* [Task details] Repeat the full listing below verbatim and keep the images out.

-.-.-

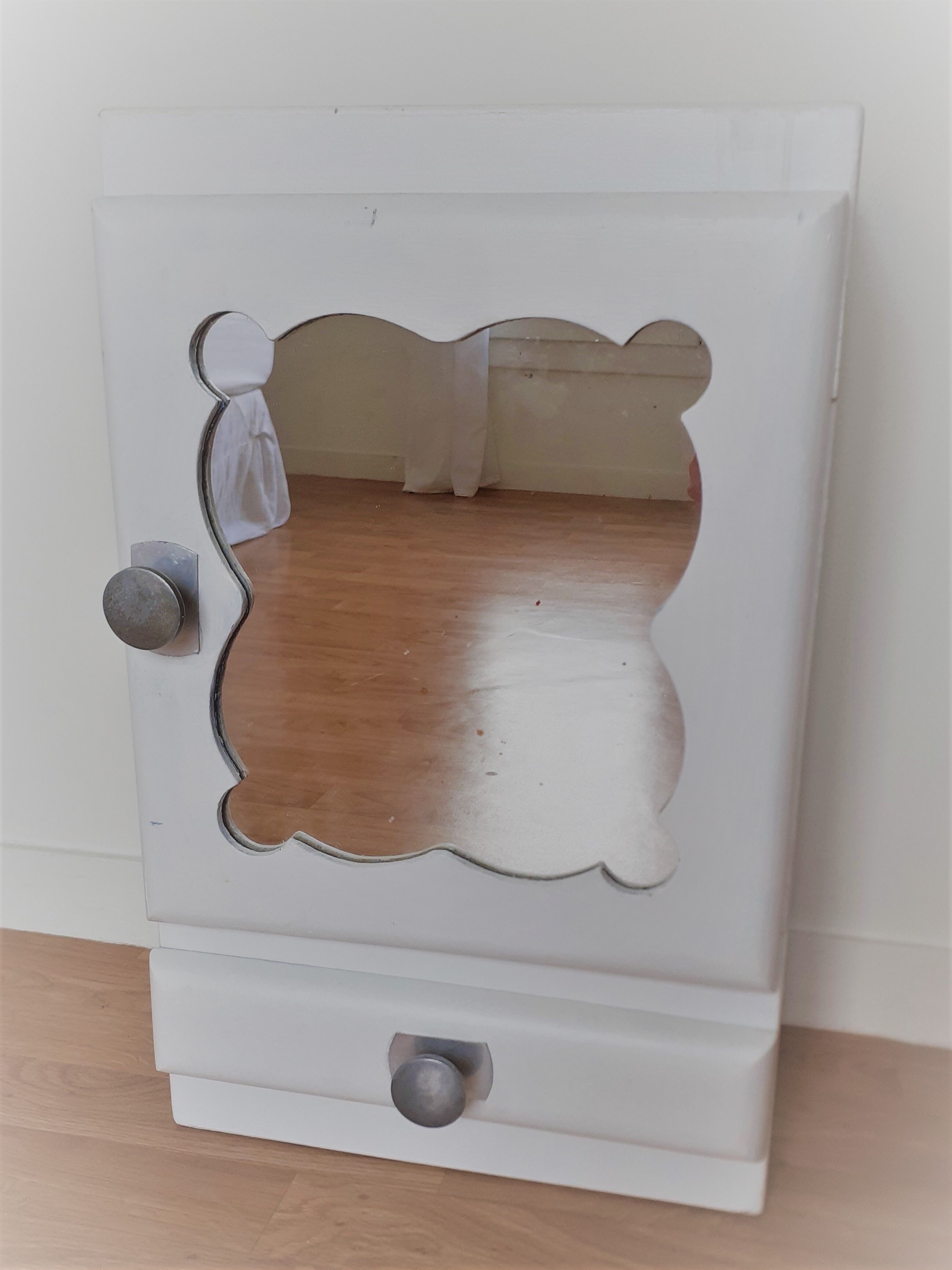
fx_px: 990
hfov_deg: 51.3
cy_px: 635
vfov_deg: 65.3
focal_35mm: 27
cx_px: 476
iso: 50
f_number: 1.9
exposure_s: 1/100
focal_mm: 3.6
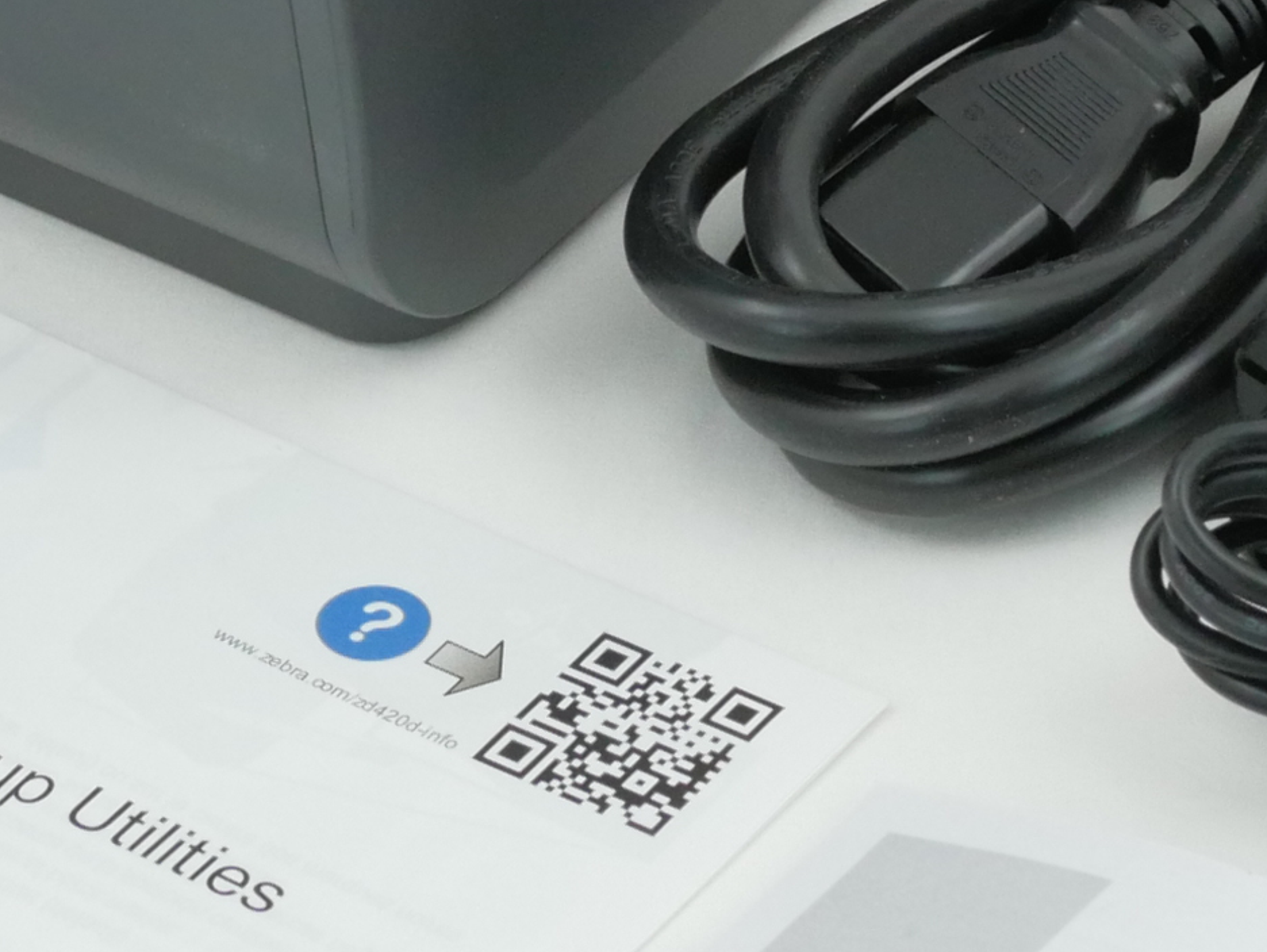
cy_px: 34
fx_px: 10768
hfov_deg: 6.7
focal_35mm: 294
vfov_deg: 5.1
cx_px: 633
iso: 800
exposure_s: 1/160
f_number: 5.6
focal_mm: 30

-.-.-

* [Result of the exercise]
fx_px: 990
hfov_deg: 51.3
cy_px: 635
vfov_deg: 65.3
focal_35mm: 27
cx_px: 476
iso: 50
f_number: 1.9
exposure_s: 1/100
focal_mm: 3.6
cy_px: 34
fx_px: 10768
hfov_deg: 6.7
focal_35mm: 294
vfov_deg: 5.1
cx_px: 633
iso: 800
exposure_s: 1/160
f_number: 5.6
focal_mm: 30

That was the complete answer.